The term "noir" probably brings to mind black-and-white detective films from the 1940s and '50s. Visually, it's defined by high-contrast lighting, deep shadows that seem to swallow the scenery, and a generally claustrophobic, urban feeling. Thematically, noir is steeped in cynicism, moral ambiguity, and a sense of paranoia. It’s a world of antiheroes, femme fatales, and conspiracies where no one is truly innocent. When you add "political" to the mix, the focus shifts from street-level crime to the shadowy corridors of power. It suggests that the levers of government and revolution are being pulled by compromised individuals in smoke-filled back rooms, driven by motives that are far from pure.
Trading Sunshine for Suspicion
Modern television has embraced this aesthetic to reframe America's founding myths. Instead of presenting the revolution as a straightforward tale of liberty versus tyranny, shows are giving it a darker, more complex visual language. Take Apple TV+'s series Franklin, which chronicles Benjamin Franklin’s high-stakes diplomatic mission in France. The show's director, Tim Van Patten, cited Stanley Kubrick's Barry Lyndon—famous for its natural, candlelit look—as a visual inspiration. The result is a world of opulent but shadowy chateaus, where crucial conversations happen in rooms dominated by darkness. The color palette is often desaturated, leaning into cool blues and murky grays, making the 18th-century politics feel less like a history lesson and more like a tense spy thriller. Similarly, AMC's Turn: Washington's Spies used its visuals to underscore the dirty business of espionage. The series, focused on the Culper Ring of spies, often employed a gritty, de-saturated look that stripped the period of its usual pomp. The colors are frequently muted and earthy, reflecting the rural setting but also the grim, dangerous work of the spies. By bleeding the vibrancy from the frame, the showrunners emphasize the moral compromises and constant threat of death, turning familiar historical figures into characters in a high-stakes intelligence game.

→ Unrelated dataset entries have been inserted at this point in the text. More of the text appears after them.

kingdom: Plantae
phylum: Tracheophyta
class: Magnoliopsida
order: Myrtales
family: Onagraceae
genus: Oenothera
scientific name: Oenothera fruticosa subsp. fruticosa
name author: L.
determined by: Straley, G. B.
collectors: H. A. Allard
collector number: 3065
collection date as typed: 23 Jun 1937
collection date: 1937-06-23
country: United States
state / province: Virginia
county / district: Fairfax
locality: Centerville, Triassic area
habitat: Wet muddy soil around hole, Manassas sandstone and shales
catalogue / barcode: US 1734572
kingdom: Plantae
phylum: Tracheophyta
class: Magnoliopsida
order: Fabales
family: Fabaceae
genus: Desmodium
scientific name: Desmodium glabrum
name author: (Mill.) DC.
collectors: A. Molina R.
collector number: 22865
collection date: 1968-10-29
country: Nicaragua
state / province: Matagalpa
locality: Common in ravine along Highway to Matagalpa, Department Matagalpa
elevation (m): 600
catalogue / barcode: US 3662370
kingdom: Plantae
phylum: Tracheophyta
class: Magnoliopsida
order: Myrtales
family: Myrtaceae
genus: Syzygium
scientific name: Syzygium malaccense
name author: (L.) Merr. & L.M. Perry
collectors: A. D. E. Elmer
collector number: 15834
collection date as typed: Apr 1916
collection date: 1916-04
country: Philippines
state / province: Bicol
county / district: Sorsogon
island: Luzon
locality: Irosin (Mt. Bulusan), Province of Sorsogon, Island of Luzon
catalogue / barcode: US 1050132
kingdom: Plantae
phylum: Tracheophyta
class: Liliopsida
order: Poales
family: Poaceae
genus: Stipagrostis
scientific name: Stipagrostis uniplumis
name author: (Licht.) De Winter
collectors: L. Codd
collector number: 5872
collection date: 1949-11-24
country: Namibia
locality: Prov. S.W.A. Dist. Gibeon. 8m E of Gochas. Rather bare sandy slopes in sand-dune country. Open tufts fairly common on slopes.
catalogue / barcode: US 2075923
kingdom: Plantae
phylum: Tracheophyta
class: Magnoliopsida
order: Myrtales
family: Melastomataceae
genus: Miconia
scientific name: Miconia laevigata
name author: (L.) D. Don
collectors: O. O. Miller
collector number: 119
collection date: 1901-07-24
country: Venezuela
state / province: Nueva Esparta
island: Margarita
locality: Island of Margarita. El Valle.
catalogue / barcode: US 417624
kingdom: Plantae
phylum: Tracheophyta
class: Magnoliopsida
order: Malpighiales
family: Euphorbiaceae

Why Rewrite History in Shadows?
This artistic choice is about more than just looking cool and modern. It’s a deliberate narrative strategy. By adopting the visual language of noir, these shows tell the audience that this isn't the sanitized history from your school textbooks. This is history with the complexity, moral messiness, and psychological depth that modern audiences expect from their dramas. Draining the bright, patriotic colors and replacing them with a palette of suspicion makes the story feel more psychologically realistic and politically relevant. It reframes the Founding Fathers not as marble statues, but as flawed, ambitious people navigating a world of secrets, lies, and betrayals. It suggests that the birth of the nation was not an immaculate conception, but a complicated, often ugly, process—much like politics today. The noir aesthetic makes the 18th century feel less like a distant, unrelatable past and more like a direct ancestor to our own turbulent present.